Para o Direito, adotar significa a criação de um vínculo jurídico de filiação. É o ato jurídico complexo que gera laços de paternidade e filiação entre pessoas que não possuem esta relação naturalmente. O estado de filho, que é atribuído automaticamente aos genitores biológicos, segundo as regras e presunções do direito de família, pode ser adquirido por quem, não tendo sido gerado pelo adotante, é por ele adotado, isto é, tido e havido juridicamente como filho, para todos os efeitos. Assim, o filho adotivo é filho de pleno direito, usufruindo de todos os direitos e deveres inerentes a esta condição. A partir de um processo judicial se estabelece uma nova situação jurídica que outorga a um (ou uns) o poder familiar (ou poder parental) e a outro o estatuto jurídico de filho.
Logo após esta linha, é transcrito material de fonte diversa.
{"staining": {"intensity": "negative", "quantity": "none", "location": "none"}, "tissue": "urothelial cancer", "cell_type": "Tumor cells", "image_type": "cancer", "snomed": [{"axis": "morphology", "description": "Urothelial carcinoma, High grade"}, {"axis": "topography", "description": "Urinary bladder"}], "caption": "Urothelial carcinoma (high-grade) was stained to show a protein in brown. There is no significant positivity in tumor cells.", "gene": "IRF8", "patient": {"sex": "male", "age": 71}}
Tal descrição, importantíssima, não é suficiente para dar conta de todo o significado da adoção. A limitação se verifica por ter tal definição o escopo de, tão somente, referir o que a adoção provoca na ordem jurídica, sendo fundamental para deslindar quais direitos e deveres decorrem do estabelecimento deste vínculo, mas sem o alcance da essência pessoal posta em marcha para sua realização. A marcha dos afetos humanos, que justificam a existência da proteção jurídica, sendo o principal móvel da adoção, são motivadores da formação de tais vínculos e carecedores dos cuidados estatais.
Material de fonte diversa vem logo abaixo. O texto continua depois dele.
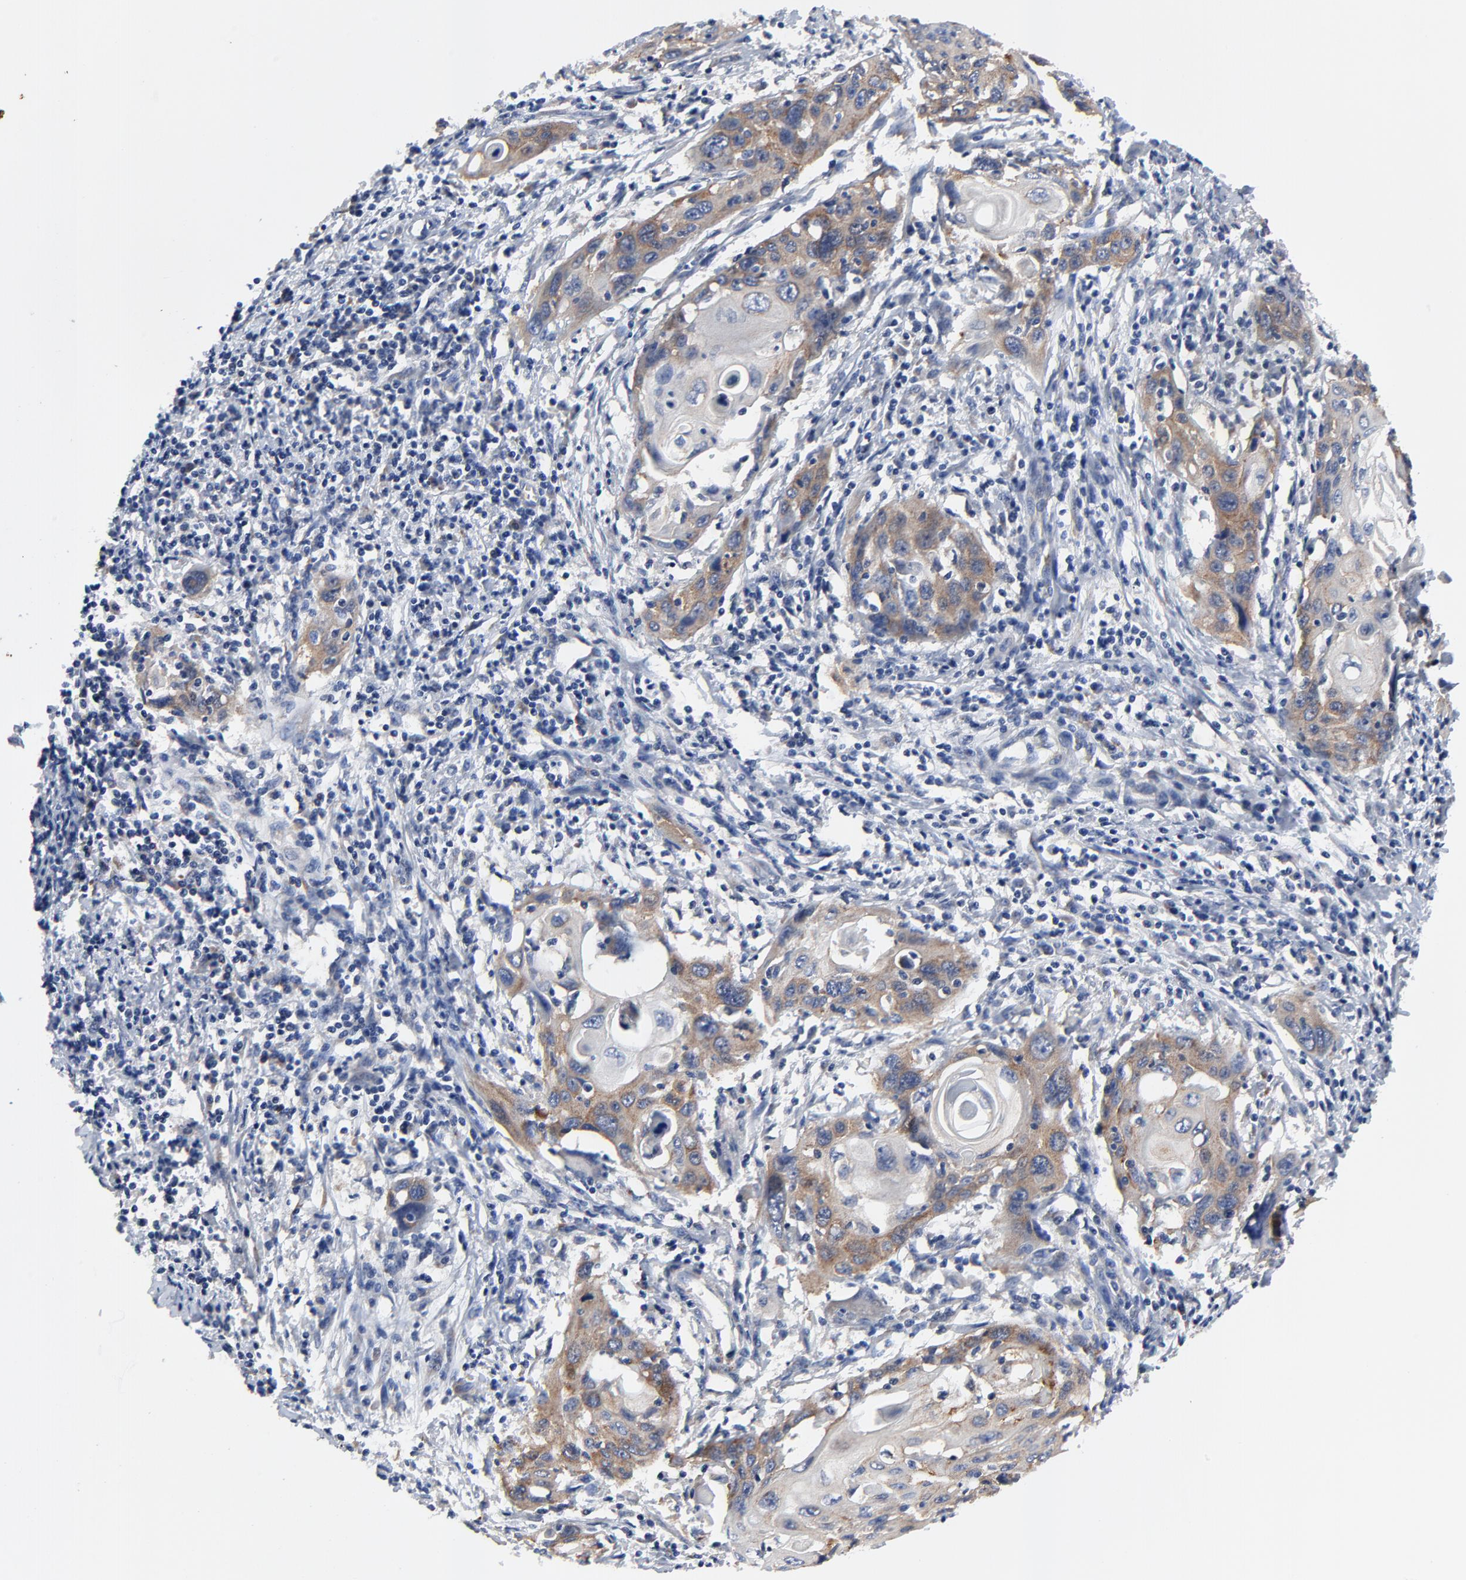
{"staining": {"intensity": "moderate", "quantity": ">75%", "location": "cytoplasmic/membranous"}, "tissue": "cervical cancer", "cell_type": "Tumor cells", "image_type": "cancer", "snomed": [{"axis": "morphology", "description": "Squamous cell carcinoma, NOS"}, {"axis": "topography", "description": "Cervix"}], "caption": "Brown immunohistochemical staining in squamous cell carcinoma (cervical) exhibits moderate cytoplasmic/membranous expression in approximately >75% of tumor cells.", "gene": "VAV2", "patient": {"sex": "female", "age": 54}}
Com efeito, é no campo da afetividade que reside a principal estrutura da adoção atualmente, devendo a ordem jurídica e as políticas públicas tratarem estas delicadas manifestações da nossa humanidade com prioridade, mormente quando se trata de criança ou adolescente. Superando-se o conceito jurídico, pode-se compreender a adoção como “o ato voluntário (…), calcado no afeto e afinidade, que permite a aceitação de alguém como filho(a), para lhe conceder toda a assistência material e moral, cercadas de proteção, cuidado, zelo, sustento, educação e amor”, nas felizes palavras de Guilherme de Souza Nucci (Estatuto da criança e do adolescente comentado, Rio de Janeiro, GEN/Forense, p. 118). É a primazia do essencial sobre o estrutural, já que o âmago da atitude adotiva é o amor posto em uso, a serviço do outro, a se transformar em cuidado efetivo e afetivo.
Portanto, quando a norma jurídica se debruça sobre essa relação humana deve sempre reconhecer, assim como o seu intérprete, que os bem jurídicos tutelados pelas regras da adoção e de seus processos correlatos, são os afetos humanos essenciais para garantia do acesso à felicidade, principalmente ao que é destinado às crianças e aos adolescentes, para os quais significa uma poderosa argamassa para sua formação sadia e equilibrada. É o amor que deve ser defendido, protegido e permitido. Sua ausência, por outro lado, deve ser combatida, superada e suprida. Essa compreensão fundamental precisa ser reforçada para que as crianças que vivem hoje em instituições tenham alguma chance de viver em família.